Task objective ▸
Show each line of the records below where the word "яблоками" occurs.

[Dataset items]
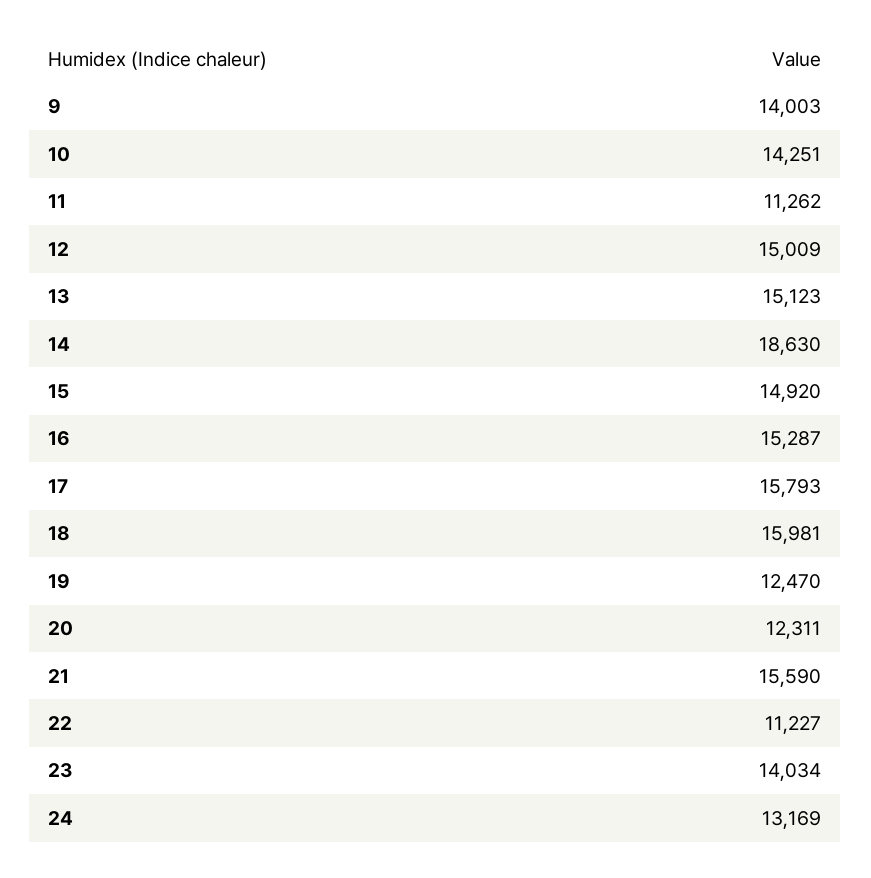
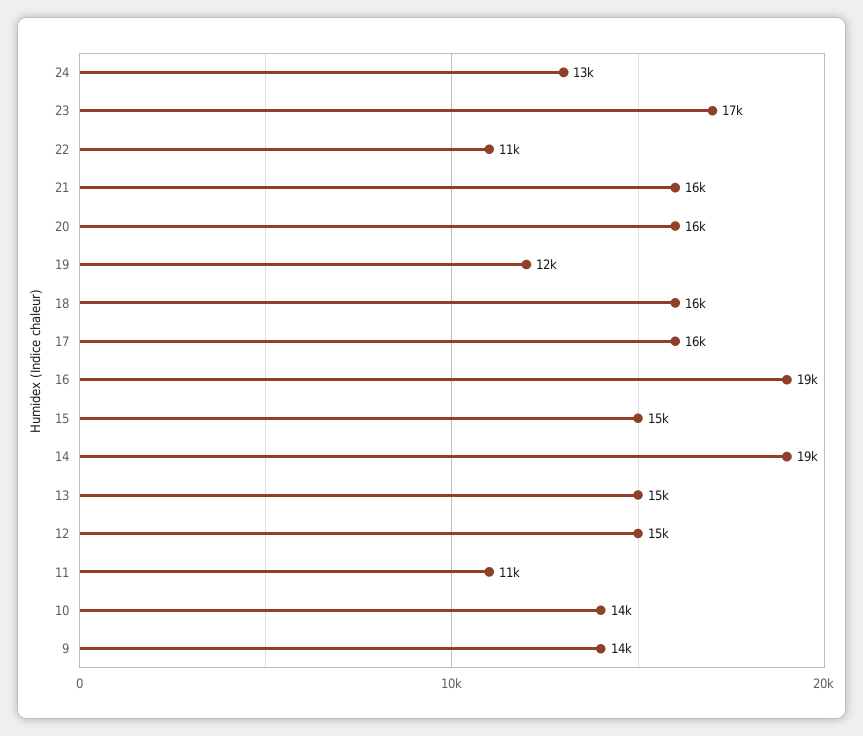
  {
    "9": 14003,
    "10": 14251,
    "11": 11262,
    "12": 15009,
    "13": 15123,
    "14": 18630,
    "15": 14920,
-   "16": 15287,
+   "16": 19000,
    "17": 15793,
    "18": 15981,
    "19": 12470,
-   "20": 12311,
+   "20": 16000,
    "21": 15590,
    "22": 11227,
-   "23": 14034,
+   "23": 17000,
    "24": 13169
  }

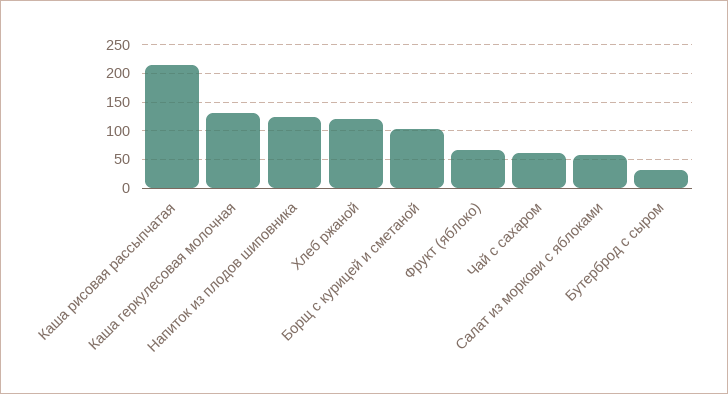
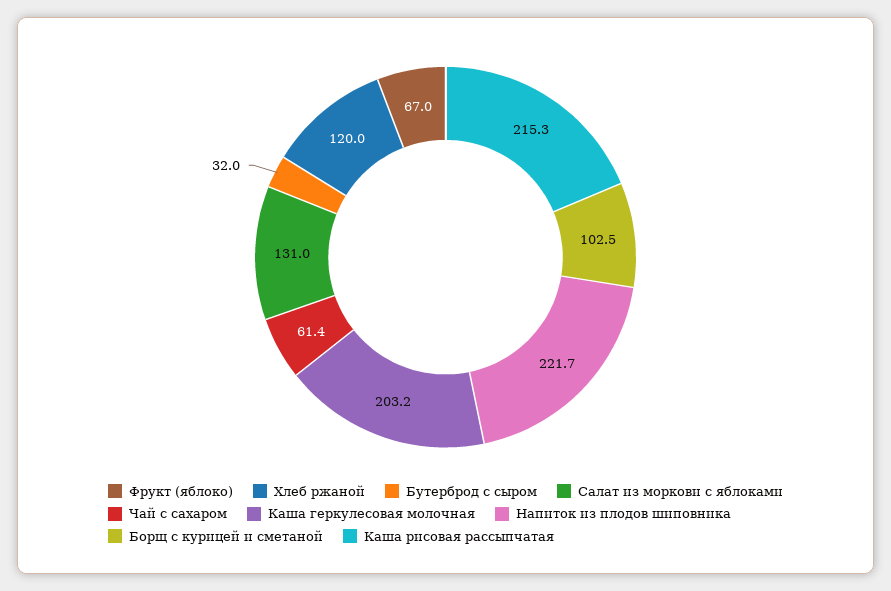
  {
    "Каша рисовая рассыпчатая": 215.3,
-   "Каша геркулесовая молочная": 125,
+   "Каша геркулесовая молочная": 203.2,
-   "Напиток из плодов шиповника": 125,
+   "Напиток из плодов шиповника": 221.7,
    "Хлеб ржаной": 120,
    "Борщ с курицей и сметаной": 102.5,
    "Фрукт (яблоко)": 67,
    "Чай с сахаром": 61.4,
-   "Салат из моркови с яблоками": 50,
+   "Салат из моркови с яблоками": 131,
    "Бутерброд с сыром": 32
  }

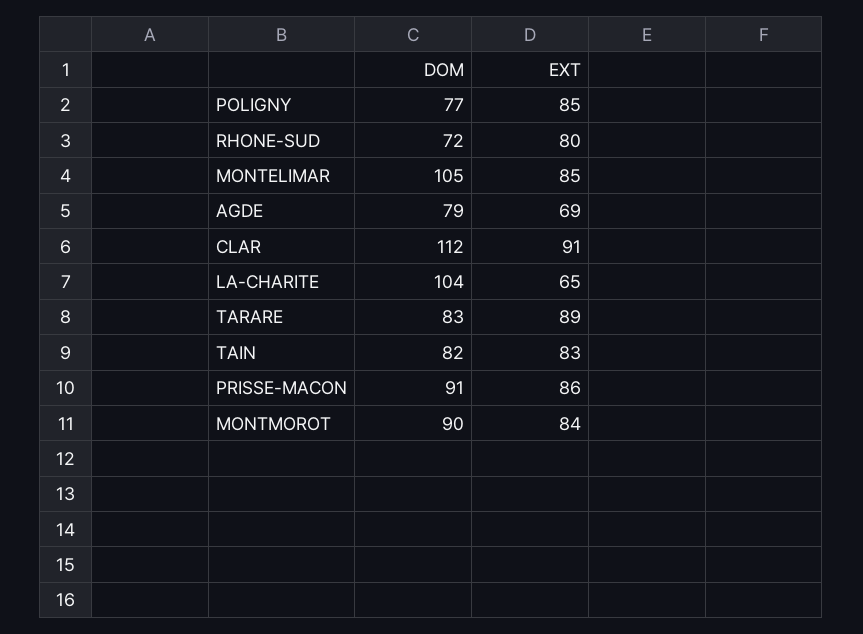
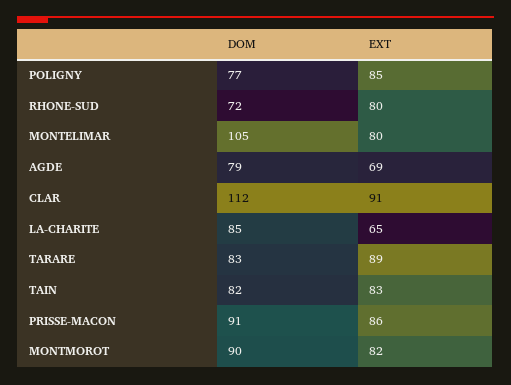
  {
    "DOM": {
      "POLIGNY": 77,
      "RHONE-SUD": 72,
      "MONTELIMAR": 105,
      "AGDE": 79,
      "CLAR": 112,
-     "LA-CHARITE": 104,
+     "LA-CHARITE": 85,
      "TARARE": 83,
      "TAIN": 82,
      "PRISSE-MACON": 91,
      "MONTMOROT": 90
    },
    "EXT": {
      "POLIGNY": 85,
      "RHONE-SUD": 80,
-     "MONTELIMAR": 85,
+     "MONTELIMAR": 80,
      "AGDE": 69,
      "CLAR": 91,
      "LA-CHARITE": 65,
      "TARARE": 89,
      "TAIN": 83,
      "PRISSE-MACON": 86,
-     "MONTMOROT": 84
+     "MONTMOROT": 82
    }
  }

Solution for this exercise ▸
-   "Салат из моркови с яблоками": 50,
+   "Салат из моркови с яблоками": 131,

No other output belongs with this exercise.